Exercise objective: Send back the records exactly as written, with no images.

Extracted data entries
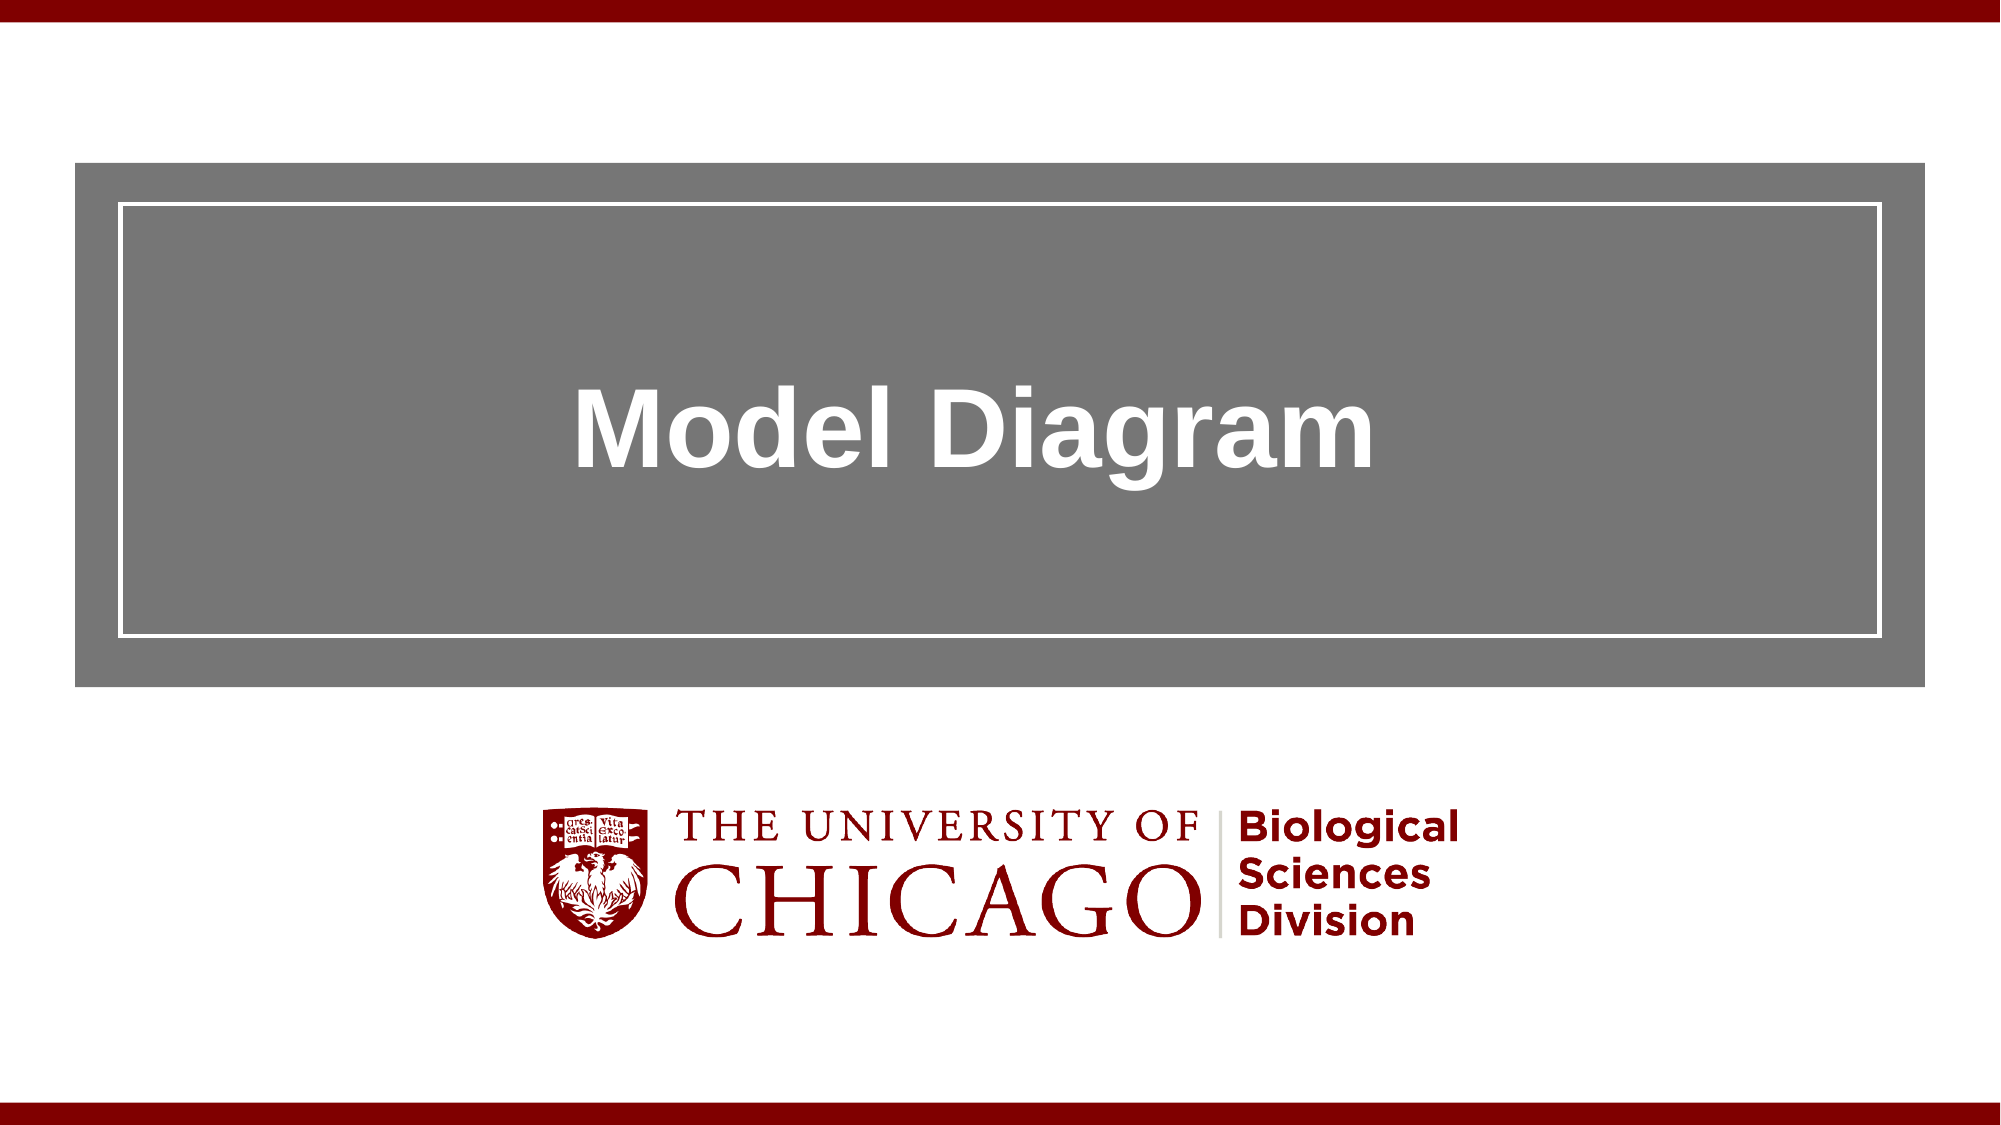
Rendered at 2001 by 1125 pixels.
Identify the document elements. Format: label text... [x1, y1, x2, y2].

picture [543, 807, 1457, 939]
list Model Diagram [119, 205, 1875, 639]
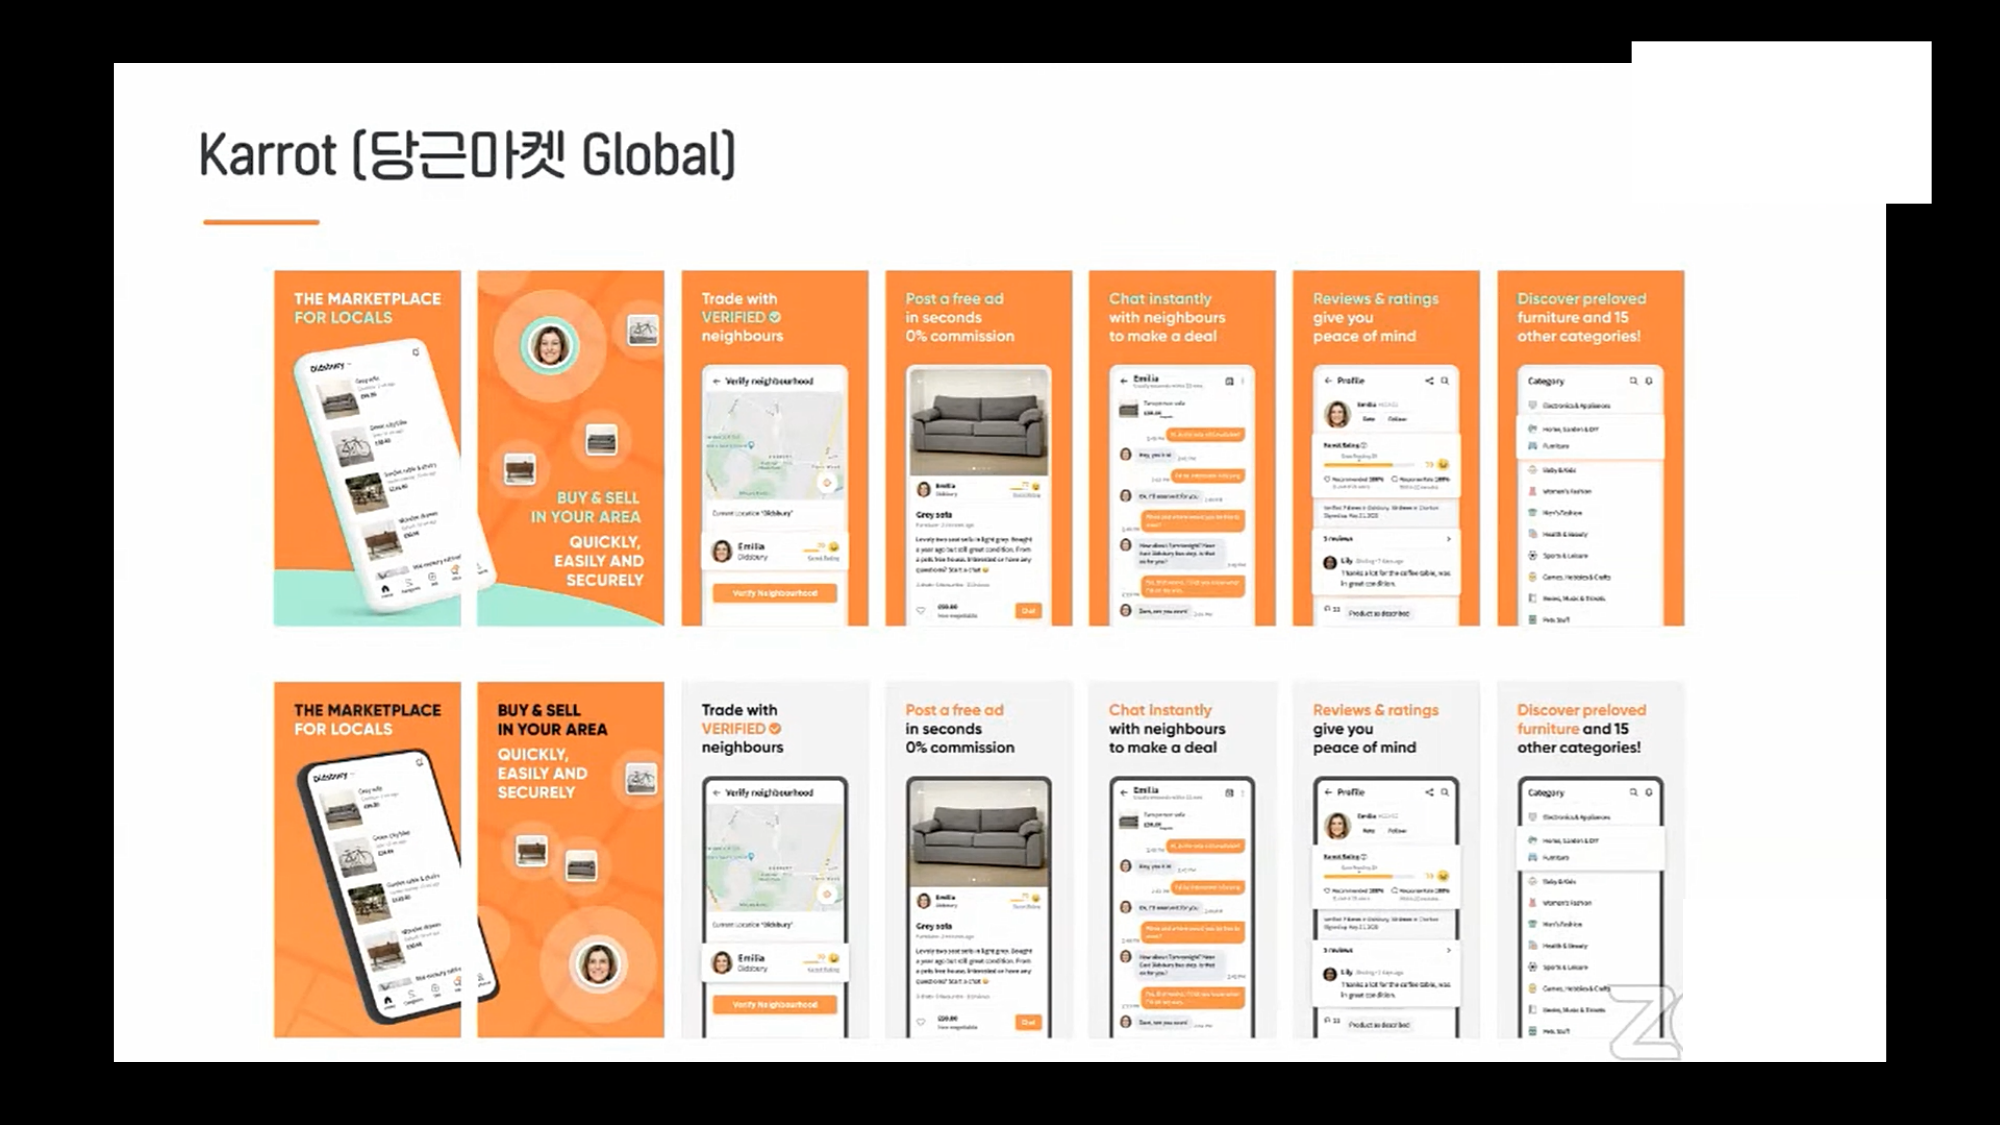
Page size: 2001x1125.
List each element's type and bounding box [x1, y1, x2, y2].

Solution below:
Rendered at 2001 by 1125 pixels.
Identify the document elements. Format: label text... [x1, y1, x2, y2].

picture [543, 807, 1457, 939]
list Model Diagram [119, 205, 1875, 639]
Page size: 2001x1125.
List each element's type and bounding box [x1, y1, x2, y2].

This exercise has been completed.